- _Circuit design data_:
-- Opening Marker --
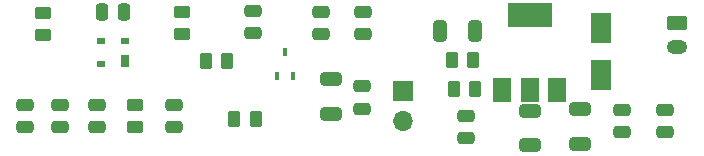
<source format=gts>
G04 #@! TF.GenerationSoftware,KiCad,Pcbnew,(6.0.4)*
G04 #@! TF.CreationDate,2022-04-05T13:55:54+02:00*
G04 #@! TF.ProjectId,Sonda_w_cz,536f6e64-615f-4775-9f63-7a2e6b696361,rev?*
G04 #@! TF.SameCoordinates,Original*
G04 #@! TF.FileFunction,Soldermask,Top*
G04 #@! TF.FilePolarity,Negative*
%FSLAX46Y46*%
G04 Gerber Fmt 4.6, Leading zero omitted, Abs format (unit mm)*
G04 Created by KiCad (PCBNEW (6.0.4)) date 2022-04-05 13:55:54*
%MOMM*%
%LPD*%
G01*
G04 APERTURE LIST*
G04 Aperture macros list*
%AMRoundRect*
0 Rectangle with rounded corners*
0 $1 Rounding radius*
0 $2 $3 $4 $5 $6 $7 $8 $9 X,Y pos of 4 corners*
0 Add a 4 corners polygon primitive as box body*
4,1,4,$2,$3,$4,$5,$6,$7,$8,$9,$2,$3,0*
0 Add four circle primitives for the rounded corners*
1,1,$1+$1,$2,$3*
1,1,$1+$1,$4,$5*
1,1,$1+$1,$6,$7*
1,1,$1+$1,$8,$9*
0 Add four rect primitives between the rounded corners*
20,1,$1+$1,$2,$3,$4,$5,0*
20,1,$1+$1,$4,$5,$6,$7,0*
20,1,$1+$1,$6,$7,$8,$9,0*
20,1,$1+$1,$8,$9,$2,$3,0*%
G04 Aperture macros list end*
%ADD10RoundRect,0.250000X0.325000X0.650000X-0.325000X0.650000X-0.325000X-0.650000X0.325000X-0.650000X0*%
%ADD11RoundRect,0.250000X0.262500X0.450000X-0.262500X0.450000X-0.262500X-0.450000X0.262500X-0.450000X0*%
%ADD12RoundRect,0.250000X0.475000X-0.250000X0.475000X0.250000X-0.475000X0.250000X-0.475000X-0.250000X0*%
%ADD13R,1.500000X2.000000*%
%ADD14R,3.800000X2.000000*%
%ADD15RoundRect,0.250000X-0.475000X0.250000X-0.475000X-0.250000X0.475000X-0.250000X0.475000X0.250000X0*%
%ADD16RoundRect,0.250000X0.450000X-0.262500X0.450000X0.262500X-0.450000X0.262500X-0.450000X-0.262500X0*%
%ADD17R,0.700000X1.000000*%
%ADD18R,0.700000X0.600000*%
%ADD19RoundRect,0.250000X-0.650000X0.325000X-0.650000X-0.325000X0.650000X-0.325000X0.650000X0.325000X0*%
%ADD20R,1.700000X1.700000*%
%ADD21O,1.700000X1.700000*%
%ADD22RoundRect,0.250000X0.250000X0.475000X-0.250000X0.475000X-0.250000X-0.475000X0.250000X-0.475000X0*%
%ADD23RoundRect,0.250000X-0.625000X0.350000X-0.625000X-0.350000X0.625000X-0.350000X0.625000X0.350000X0*%
%ADD24O,1.750000X1.200000*%
%ADD25RoundRect,0.250000X-0.450000X0.262500X-0.450000X-0.262500X0.450000X-0.262500X0.450000X0.262500X0*%
%ADD26RoundRect,0.250000X-0.262500X-0.450000X0.262500X-0.450000X0.262500X0.450000X-0.262500X0.450000X0*%
%ADD27R,0.450000X0.700000*%
%ADD28R,1.800000X2.500000*%
G04 APERTURE END LIST*
D10*
G04 #@! TO.C,C7*
X100075000Y-95800000D03*
X97125000Y-95800000D03*
G04 #@! TD*
D11*
G04 #@! TO.C,R5*
X79112500Y-98300000D03*
X77287500Y-98300000D03*
G04 #@! TD*
D12*
G04 #@! TO.C,C11*
X87000000Y-96050000D03*
X87000000Y-94150000D03*
G04 #@! TD*
D13*
G04 #@! TO.C,U1*
X102400000Y-100750000D03*
D14*
X104700000Y-94450000D03*
D13*
X104700000Y-100750000D03*
X107000000Y-100750000D03*
G04 #@! TD*
D15*
G04 #@! TO.C,C17*
X74600000Y-102050000D03*
X74600000Y-103950000D03*
G04 #@! TD*
G04 #@! TO.C,C8*
X62000000Y-102050000D03*
X62000000Y-103950000D03*
G04 #@! TD*
D16*
G04 #@! TO.C,R4*
X75300000Y-96012500D03*
X75300000Y-94187500D03*
G04 #@! TD*
D17*
G04 #@! TO.C,Q1*
X70400000Y-98350000D03*
D18*
X70400000Y-96650000D03*
X68400000Y-96650000D03*
X68400000Y-98550000D03*
G04 #@! TD*
D15*
G04 #@! TO.C,C1*
X116200000Y-102450000D03*
X116200000Y-104350000D03*
G04 #@! TD*
D19*
G04 #@! TO.C,C18*
X87900000Y-99825000D03*
X87900000Y-102775000D03*
G04 #@! TD*
D20*
G04 #@! TO.C,J2*
X94000000Y-100825000D03*
D21*
X94000000Y-103365000D03*
G04 #@! TD*
D22*
G04 #@! TO.C,C12*
X70350000Y-94200000D03*
X68450000Y-94200000D03*
G04 #@! TD*
D15*
G04 #@! TO.C,C5*
X99300000Y-102950000D03*
X99300000Y-104850000D03*
G04 #@! TD*
D19*
G04 #@! TO.C,C2*
X109000000Y-102425000D03*
X109000000Y-105375000D03*
G04 #@! TD*
D23*
G04 #@! TO.C,J1*
X117150000Y-95100000D03*
D24*
X117150000Y-97100000D03*
G04 #@! TD*
D12*
G04 #@! TO.C,C10*
X81300000Y-95950000D03*
X81300000Y-94050000D03*
G04 #@! TD*
D11*
G04 #@! TO.C,R2*
X99912500Y-98200000D03*
X98087500Y-98200000D03*
G04 #@! TD*
D12*
G04 #@! TO.C,C4*
X90600000Y-96050000D03*
X90600000Y-94150000D03*
G04 #@! TD*
D25*
G04 #@! TO.C,R8*
X63500000Y-94287500D03*
X63500000Y-96112500D03*
G04 #@! TD*
D26*
G04 #@! TO.C,R9*
X79687500Y-103200000D03*
X81512500Y-103200000D03*
G04 #@! TD*
G04 #@! TO.C,R1*
X98287500Y-100700000D03*
X100112500Y-100700000D03*
G04 #@! TD*
D15*
G04 #@! TO.C,C16*
X90500000Y-100450000D03*
X90500000Y-102350000D03*
G04 #@! TD*
G04 #@! TO.C,C14*
X68100000Y-102050000D03*
X68100000Y-103950000D03*
G04 #@! TD*
D16*
G04 #@! TO.C,R7*
X71300000Y-103912500D03*
X71300000Y-102087500D03*
G04 #@! TD*
D19*
G04 #@! TO.C,C6*
X104700000Y-102525000D03*
X104700000Y-105475000D03*
G04 #@! TD*
D15*
G04 #@! TO.C,C15*
X64900000Y-102050000D03*
X64900000Y-103950000D03*
G04 #@! TD*
G04 #@! TO.C,C3*
X112500000Y-102450000D03*
X112500000Y-104350000D03*
G04 #@! TD*
D27*
G04 #@! TO.C,Q2*
X83350000Y-99600000D03*
X84650000Y-99600000D03*
X84000000Y-97600000D03*
G04 #@! TD*
D28*
G04 #@! TO.C,D1*
X110700000Y-99500000D03*
X110700000Y-95500000D03*
G04 #@! TD*
M02*

</source>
-- Closing Marker --
- _EXERCISE DESCRIPTION_:
Repeat, with no pictures, every line from the top of the entries above through the line that has "G04 #@! TF.SameCoordinates,Original*", keeping each one exact.

- _ANSWER SPACE_:
<source format=gts>
G04 #@! TF.GenerationSoftware,KiCad,Pcbnew,(6.0.4)*
G04 #@! TF.CreationDate,2022-04-05T13:55:54+02:00*
G04 #@! TF.ProjectId,Sonda_w_cz,536f6e64-615f-4775-9f63-7a2e6b696361,rev?*
G04 #@! TF.SameCoordinates,Original*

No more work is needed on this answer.